◆ Brano proposto:
----------------

Il modello assimilazionista
adottato in Francia comporta la spoliazione obbligatoria di qualunque identità
tradizionale diversa da quella francese e, di conseguenza, il disconoscimento a
livello centrale, delle minoranze etniche del territorio. Favorire
l’integrazione, quindi, non equivale a riconoscere particolari diritti per gli
immigrati, bensì l’uguaglianza dei diritti fondamentali per tutte le persone
che risiedono nel territorio nazionale, a prescindere dalla loro appartenenza
originaria
In questo scenario,
l’acquisizione della cittadinanza risulta agevolata dalla disciplina legislativa,
ma, di contro, comporta la stipulazione del Contrat
d’Accueil e d’Integration
(CAI) che impegna il richiedente ad integrare se
stesso e la propria famiglia nella nazione francese.
La cittadinanza assume un
carattere bidimensionale tra la sfera pubblica precostituita e lo spazio
privato come luogo di espressione delle singolarità culturali e, tale scenario,
ha condotto, negli anni, a situazioni di esclusione sociale e
marginalizzazione, risultanti da un legame inscindibile con la propria tradizione
d’appartenenza.
È il caso degli immigrati
musulmani, che costituiscono in Francia più di un terzo degli allogeni
residenti e provengono, per lo più, dal Maghreb e dalla Turchia.
Le rivendicazioni religiose della
comunità non sono accolte dallo Stato centrale che, al contrario, rifiuta il
loro riconoscimento di minoranza etnica come pure di diritti specifici.
Catherine Withol De Wenden,
ricercatrice del CERI di Parigi nota come, in Francia, si usi il termine
“seconde generazioni” per indicare i giovani, per la quasi totalità maghrebini,
residenti nel territorio. Essi stessi hanno coniato, per identificarsi, il
termine beur, che nel gergo della
periferia significa “arabo”, come a delineare una categoria di appartenenza
connotata dalla confessione islamica e dalla partecipazione attiva
all’associazionismo locale. Il gruppo dei beurs
rimanda alla realtà della banlieue, i
quartieri periferici di residenza, divenuti luoghi di marginalità sociale e di
criminalità. Risultato della politica discriminatoria, questi sono luoghi di
marginalizzazione, caratterizzati da un alto grado di criminalità urbana ed
etichettati come quartieri-ghetto.

----------------

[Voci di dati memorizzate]
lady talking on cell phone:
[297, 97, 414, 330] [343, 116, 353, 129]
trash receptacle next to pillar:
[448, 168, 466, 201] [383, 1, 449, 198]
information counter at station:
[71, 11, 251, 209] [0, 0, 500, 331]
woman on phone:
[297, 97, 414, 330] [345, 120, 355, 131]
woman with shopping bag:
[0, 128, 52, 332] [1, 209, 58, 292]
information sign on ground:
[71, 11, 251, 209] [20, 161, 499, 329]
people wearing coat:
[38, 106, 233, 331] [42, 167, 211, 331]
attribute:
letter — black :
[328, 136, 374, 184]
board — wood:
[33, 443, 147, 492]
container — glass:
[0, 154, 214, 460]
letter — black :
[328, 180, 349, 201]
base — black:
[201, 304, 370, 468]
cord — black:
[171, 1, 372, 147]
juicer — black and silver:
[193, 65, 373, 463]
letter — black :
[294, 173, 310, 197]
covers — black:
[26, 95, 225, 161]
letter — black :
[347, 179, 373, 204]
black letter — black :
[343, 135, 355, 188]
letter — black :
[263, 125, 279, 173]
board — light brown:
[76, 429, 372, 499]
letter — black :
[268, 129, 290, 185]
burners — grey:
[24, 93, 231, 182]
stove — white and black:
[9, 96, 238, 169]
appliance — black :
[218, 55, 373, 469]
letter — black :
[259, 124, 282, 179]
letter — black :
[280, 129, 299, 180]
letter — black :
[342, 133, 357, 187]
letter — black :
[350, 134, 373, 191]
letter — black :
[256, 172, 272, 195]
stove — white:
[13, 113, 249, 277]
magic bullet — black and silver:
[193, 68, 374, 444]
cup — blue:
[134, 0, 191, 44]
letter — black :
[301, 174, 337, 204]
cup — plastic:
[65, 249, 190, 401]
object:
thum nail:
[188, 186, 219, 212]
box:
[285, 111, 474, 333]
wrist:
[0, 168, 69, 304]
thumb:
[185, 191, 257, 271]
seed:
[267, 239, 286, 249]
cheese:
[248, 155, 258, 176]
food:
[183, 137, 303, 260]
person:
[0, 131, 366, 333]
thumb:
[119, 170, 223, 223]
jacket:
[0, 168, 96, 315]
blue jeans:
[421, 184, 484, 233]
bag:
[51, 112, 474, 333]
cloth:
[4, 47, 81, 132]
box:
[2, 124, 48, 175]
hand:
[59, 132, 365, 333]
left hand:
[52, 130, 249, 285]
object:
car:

----------------

◆ Cosa si richiede:
• a. Secondo il brano sul modello assimilazionista francese, da dove provengono per lo più gli immigrati musulmani residenti in Francia?
• b. Ripeta testualmente tutto ciò che, nel brano sul modello assimilazionista francese, va da "È il caso degli" giù fino a "di diritti specifici.".
• c. Prosegua il brano sul modello assimilazionista francese, partendo subito dopo la sua ultima frase.

◆ Soluzioni delle consegne:
• a. Provengono per lo più dal Maghreb e dalla Turchia.

• b.
È il caso degli immigrati
musulmani, che costituiscono in Francia più di un terzo degli allogeni
residenti e provengono, per lo più, dal Maghreb e dalla Turchia.
Le rivendicazioni religiose della
comunità non sono accolte dallo Stato centrale che, al contrario, rifiuta il
loro riconoscimento di minoranza etnica come pure di diritti specifici.

• c.
Il modello assimilazionista si
scontra oggi con la realtà degli avvenimenti e dimostra che la
marginalizzazione di qualsiasi comunità culturale può divenire catalizzatore di
sentimenti antitetici ai valori della società ospitante
In Italia quale modalità è
stata attuata nel corso degli anni?
L’Italia è un paese di nuova
immigrazione e sta entrando proprio in questi anni nella sfida della convivenza
e valorizzazione delle seconde generazioni di immigrati residenti nel proprio
territorio. È auspicabile che, alla luce del confronto con i paesi di più
antica immigrazione, il nostro stato muova verso un approccio costruttivo, basato
sul concetto di integrazione, promuovendo la formazione di un contesto
inclusivo e intendendo l’integrazione come la costruzione di una nuova
identità, nella quale possano riconoscersi sia gli autoctoni che gli stranieri
e che comprenda i patrimoni culturali specifici e al, contempo, li superi.
Perché ritieni che
l’integrazione sia la modalità migliore per guidare
le politiche italiane?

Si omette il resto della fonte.